Calvert settled on a crushed glass abrasive medium produced by Washington-based TriVitro Corporation. The glass can be used with conventional abrasive blasting equipment set on a slightly lower pressure than what is used with other media, in this case 125 psi. TriVitro’s glass abrasive is effective at both cleaning the corrosion and stripping old coating but is also environmentally friendly.

“You can leave it on the ground,” he said.

The TriVitro product does cost a bit more than conventional slag; but, said Calvert, labor costs are lower because he doesn’t have to contain or clean up the medium. So, overall, cost using the glass abrasive are competitive.

Cleaner Cleaning at West Point

Operator uses sponge blasting to clean Bartlett Hall. Courtesy Sponge-Jet Inc. 

When the U.S. Military Academy at West Point decided it wanted to restore Bartlett Hall, the 93-year-old center for its scientific programs, it presented State Construction Services with a number of challenges.

“The granite surface of the building was heavily coated with salt, rust, and efflorescence,” said Krzysztof Grubecki, who owns State Construction. “It would have been easy to clean it with conventional sand blasting or an acid-based chemical, but we couldn’t do that because of environmental reasons.”

Instead, Grubecki tackled the 18-month-long project using a blasting system called Sponge-Jet, the product of a two-decade old company that cleans surfaces using sponge particles, sometimes mixed with other abrasive media, such as garnet.

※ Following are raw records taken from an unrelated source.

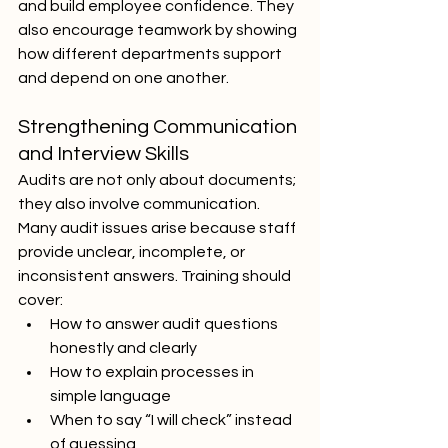
and build employee confidence. They 
also encourage teamwork by showing 
how different departments support 
and depend on one another.
Strengthening Communication 
and Interview Skills
Audits are not only about documents; 
they also involve communication. 
Many audit issues arise because staff 
provide unclear, incomplete, or 
inconsistent answers. Training should 
cover:
How to answer audit questions 
honestly and clearly
How to explain processes in 
simple language
When to say “I will check” instead 
of guessing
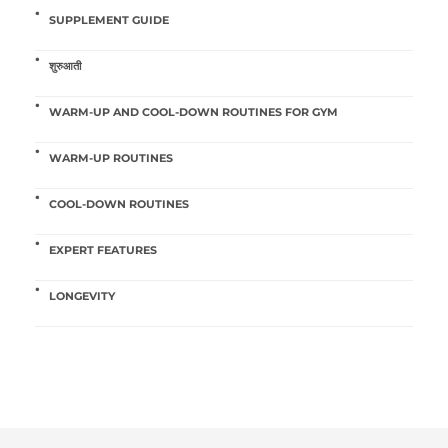
SUPPLEMENT GUIDE
शुरुआती
WARM-UP AND COOL-DOWN ROUTINES FOR GYM
WARM-UP ROUTINES
COOL-DOWN ROUTINES
EXPERT FEATURES
LONGEVITY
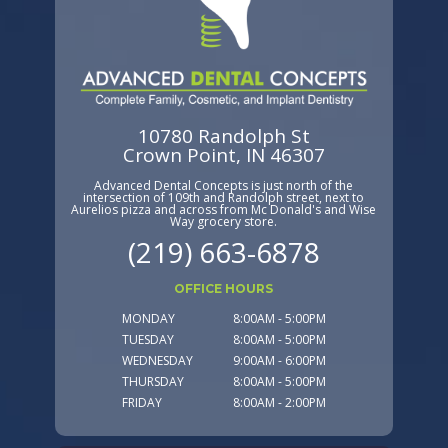
10780 Randolph St
Crown Point, IN 46307
Advanced Dental Concepts is just north of the
intersection of 109th and Randolph street, next to
Aurelios pizza and across from Mc Donald's and Wise
Way grocery store.
(219) 663-6878
OFFICE HOURS
MONDAY
8:00AM - 5:00PM
TUESDAY
8:00AM - 5:00PM
WEDNESDAY
9:00AM - 6:00PM
THURSDAY
8:00AM - 5:00PM
FRIDAY
8:00AM - 2:00PM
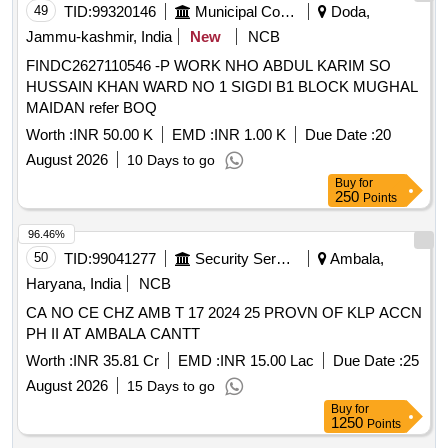
49
TID:
99320146
Municipal Corporations
Doda,
Jammu-kashmir, India
New
NCB
FINDC2627110546 -P WORK NHO ABDUL KARIM SO
HUSSAIN KHAN WARD NO 1 SIGDI B1 BLOCK MUGHAL
MAIDAN refer BOQ
Worth :
INR 50.00 K
EMD :
INR 1.00 K
Due Date :
20
August 2026
10 Days to go
Buy
for
250
Points
96.46%
50
TID:
99041277
Security Services
Ambala,
Haryana, India
NCB
CA NO CE CHZ AMB T 17 2024 25 PROVN OF KLP ACCN
PH II AT AMBALA CANTT
Worth :
INR 35.81 Cr
EMD :
INR 15.00 Lac
Due Date :
25
August 2026
15 Days to go
Buy
for
1250
Points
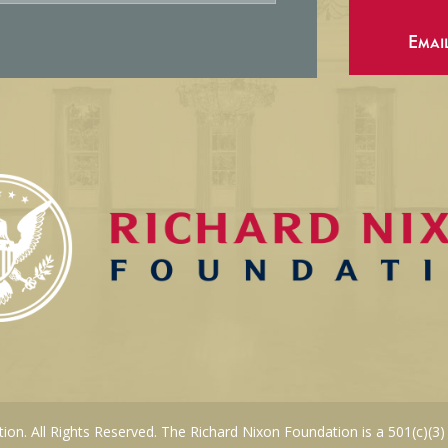
Emai
on. All Rights Reserved. The Richard Nixon Foundation is a 501(c)(3)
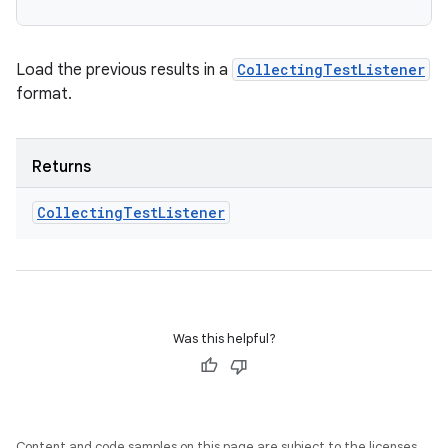
Load the previous results in a
CollectingTestListener
format.
Returns
Collecting
Test
Listener
Was this helpful?
Content and code samples on this page are subject to the licenses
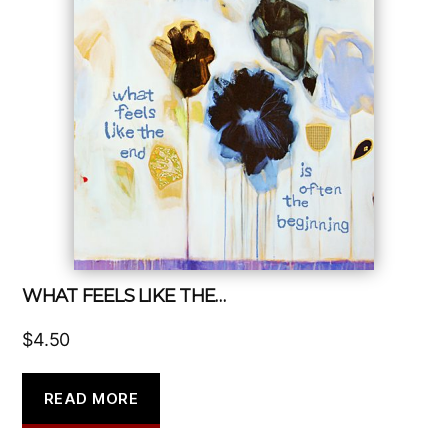
WHAT FEELS LIKE THE…
$
4.50
READ MORE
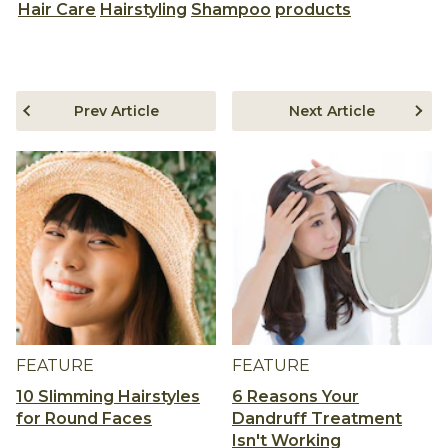
Hair Care
Hairstyling
Shampoo
products
Prev Article
Next Article
FEATURE
FEATURE
10 Slimming Hairstyles
6 Reasons Your
for Round Faces
Dandruff Treatment
Isn't Working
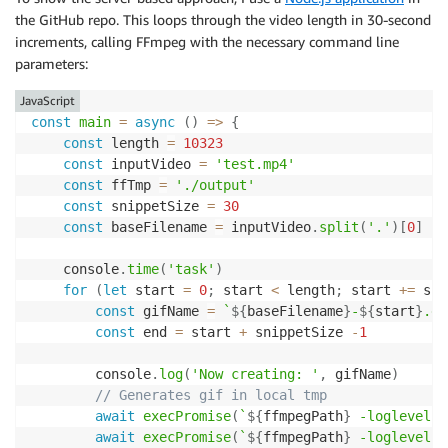
the GitHub repo. This loops through the video length in 30-second
increments, calling FFmpeg with the necessary command line
parameters:
JavaScript
const
main
=
async
(
)
=>
{
const
 length 
=
10323
const
 inputVideo 
=
'test.mp4'
const
 ffTmp 
=
'./output'
const
 snippetSize 
=
30
const
 baseFilename 
=
 inputVideo
.
split
(
'.'
)
[
0
]
	console
.
time
(
'task'
)
for
(
let
 start 
=
0
;
 start 
<
 length
;
 start 
+=
 sni
const
 gifName 
=
`
${
baseFilename
}
-
${
start
}
.gi
const
 end 
=
 start 
+
 snippetSize 
-
1
		console
.
log
(
'Now creating: '
,
 gifName
)
// Generates gif in local tmp
await
execPromise
(
`
${
ffmpegPath
}
 -loglevel e
await
execPromise
(
`
${
ffmpegPath
}
 -loglevel e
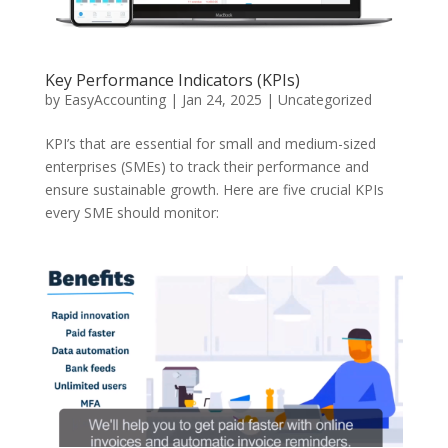
Key Performance Indicators (KPIs)
by
EasyAccounting
|
Jan 24, 2025
|
Uncategorized
KPI’s that are essential for small and medium-sized
enterprises (SMEs) to track their performance and
ensure sustainable growth. Here are five crucial KPIs
every SME should monitor:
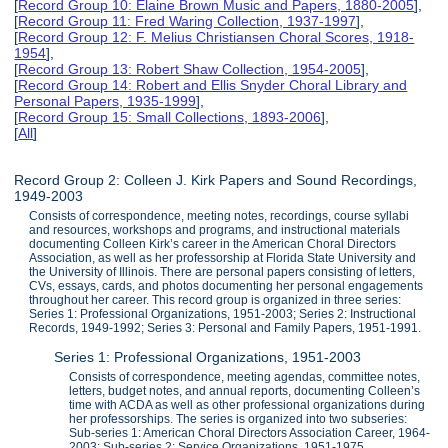
[
Record Group 10: Elaine Brown Music and Papers, 1880-2005
],
[
Record Group 11: Fred Waring Collection, 1937-1997
],
[
Record Group 12: F. Melius Christiansen Choral Scores, 1918-
1954
],
[
Record Group 13: Robert Shaw Collection, 1954-2005
],
[
Record Group 14: Robert and Ellis Snyder Choral Library and
Personal Papers, 1935-1999
],
[
Record Group 15: Small Collections, 1893-2006
],
[
All
]
Record Group 2: Colleen J. Kirk Papers and Sound Recordings,
1949-2003
Consists of correspondence, meeting notes, recordings, course syllabi
and resources, workshops and programs, and instructional materials
documenting Colleen Kirk’s career in the American Choral Directors
Association, as well as her professorship at Florida State University and
the University of Illinois. There are personal papers consisting of letters,
CVs, essays, cards, and photos documenting her personal engagements
throughout her career. This record group is organized in three series:
Series 1: Professional Organizations, 1951-2003; Series 2: Instructional
Records, 1949-1992; Series 3: Personal and Family Papers, 1951-1991.
Series 1: Professional Organizations, 1951-2003
Consists of correspondence, meeting agendas, committee notes,
letters, budget notes, and annual reports, documenting Colleen’s
time with ACDA as well as other professional organizations during
her professorships. The series is organized into two subseries:
Sub-series 1: American Choral Directors Association Career, 1964-
2003; Sub-series 2: Service Organizations, 1951-1975.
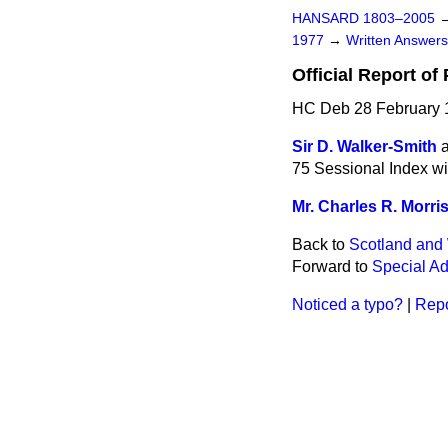
HANSARD 1803–2005
1977
→
Written Answe
Official Report of
HC Deb 28 February 
Sir D. Walker-Smith
75 Sessional Index wi
Mr. Charles R. Morri
Back to
Scotland and 
Forward to
Special Ad
Noticed a typo?
|
Repo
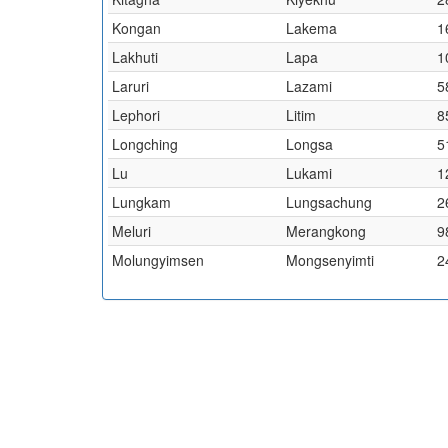
Kongan
Lakema
1
Lakhuti
Lapa
1
Laruri
Lazami
5
Lephori
Litim
8
Longching
Longsa
5
Lu
Lukami
1
Lungkam
Lungsachung
2
Meluri
Merangkong
9
Molungyimsen
Mongsenyimti
2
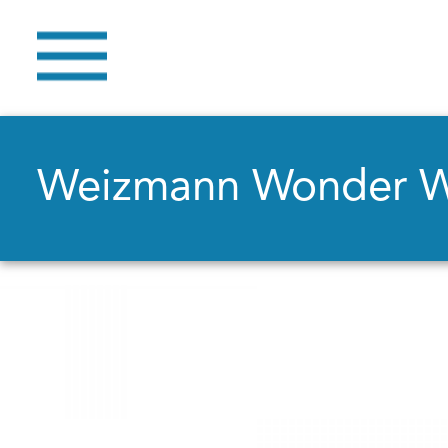
Weizmann Wonder 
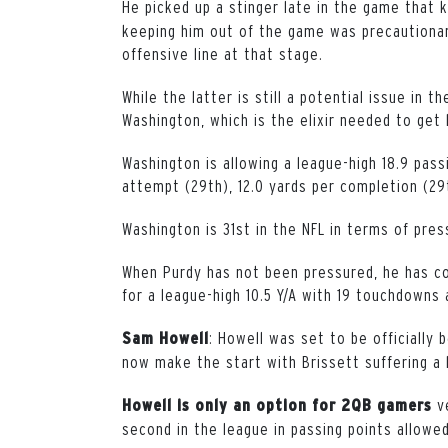
He picked up a stinger late in the game that 
keeping him out of the game was precautionar
offensive line at that stage.
While the latter is still a potential issue in 
Washington, which is the elixir needed to get b
Washington is allowing a league-high 18.9 pass
attempt (29th), 12.0 yards per completion (29
Washington is 31st in the NFL in terms of pres
When Purdy has not been pressured, he has c
for a league-high 10.5 Y/A with 19 touchdowns 
: Howell was set to be officially 
Sam Howell
now make the start with Brissett suffering a h
v
Howell is only an option for 2QB gamers
second in the league in passing points allowe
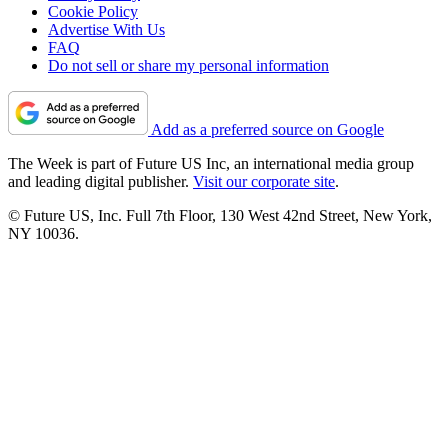
Cookie Policy
Advertise With Us
FAQ
Do not sell or share my personal information
Add as a preferred source on Google
The Week is part of Future US Inc, an international media group
and leading digital publisher.
Visit our corporate site
.
© Future US, Inc. Full 7th Floor, 130 West 42nd Street, New York,
NY 10036.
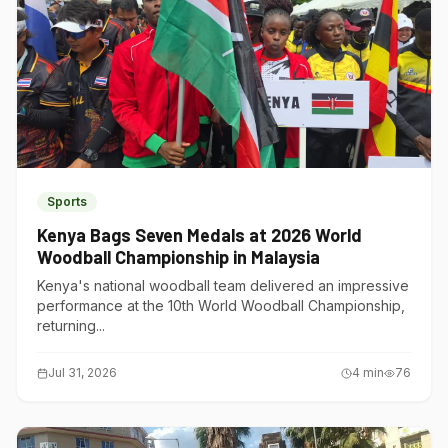
Sports
Kenya Bags Seven Medals at 2026 World
Woodball Championship in Malaysia
Kenya's national woodball team delivered an impressive
performance at the 10th World Woodball Championship,
returning...
Jul 31, 2026
4
min
76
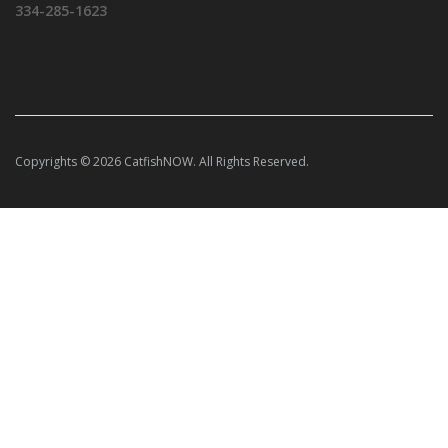
334-285-1623
Copyrights © 2026 CatfishNOW. All Rights Reserved.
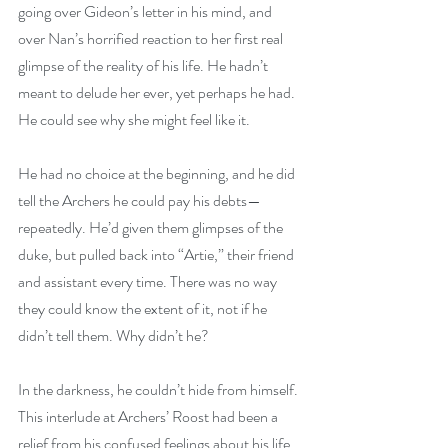
going over Gideon’s letter in his mind, and 
over Nan’s horrified reaction to her first real 
glimpse of the reality of his life. He hadn’t 
meant to delude her ever, yet perhaps he had. 
He could see why she might feel like it.
He had no choice at the beginning, and he did 
tell the Archers he could pay his debts—
repeatedly. He’d given them glimpses of the 
duke, but pulled back into “Artie,” their friend 
and assistant every time. There was no way 
they could know the extent of it, not if he 
didn’t tell them. Why didn’t he?
In the darkness, he couldn’t hide from himself. 
This interlude at Archers’ Roost had been a 
relief from his confused feelings about his life, 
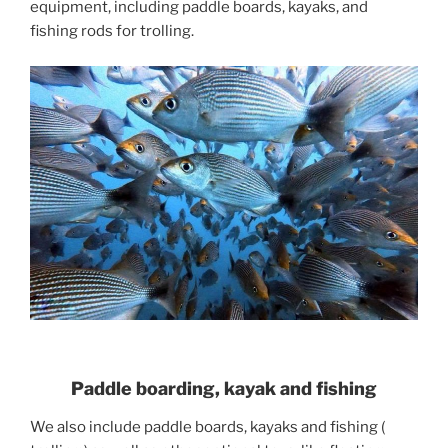
equipment, including paddle boards, kayaks, and
fishing rods for trolling.
Paddle boarding, kayak and fishing
We also include paddle boards, kayaks and fishing (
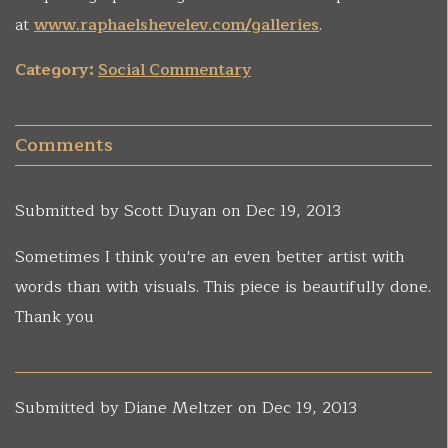
at
www.raphaelshevelev.com/galleries
.
Category:
Social Commentary
Comments
Submitted by
Scott Duyan
on Dec 19, 2013
Sometimes I think you're an even better artist with
words than with visuals. This piece is beautifully done.
Thank you
Submitted by
Diane Meltzer
on Dec 19, 2013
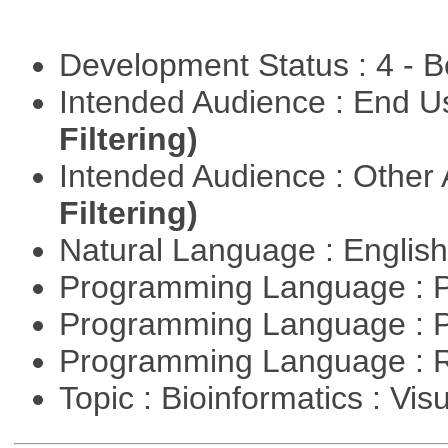
Development Status : 4 - 
Intended Audience : End 
Filtering)
Intended Audience : Other
Filtering)
Natural Language : Englis
Programming Language : 
Programming Language : 
Programming Language : 
Topic : Bioinformatics : Vis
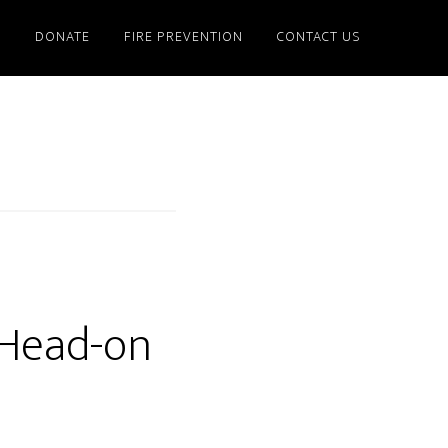
S
DONATE
FIRE PREVENTION
CONTACT US
 Head-on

Grubecki elected Sponge Jet’s white sponge system, which mixes plastic particles with the sponge because, while it would clean the granite, it would have minimal environmental impact.

For one thing, he said, he liked that the system collects and recycles the media it uses. Beyond that, even if someone made a mistake and set the pressure on the blasting unit too high, it would not harm the granite.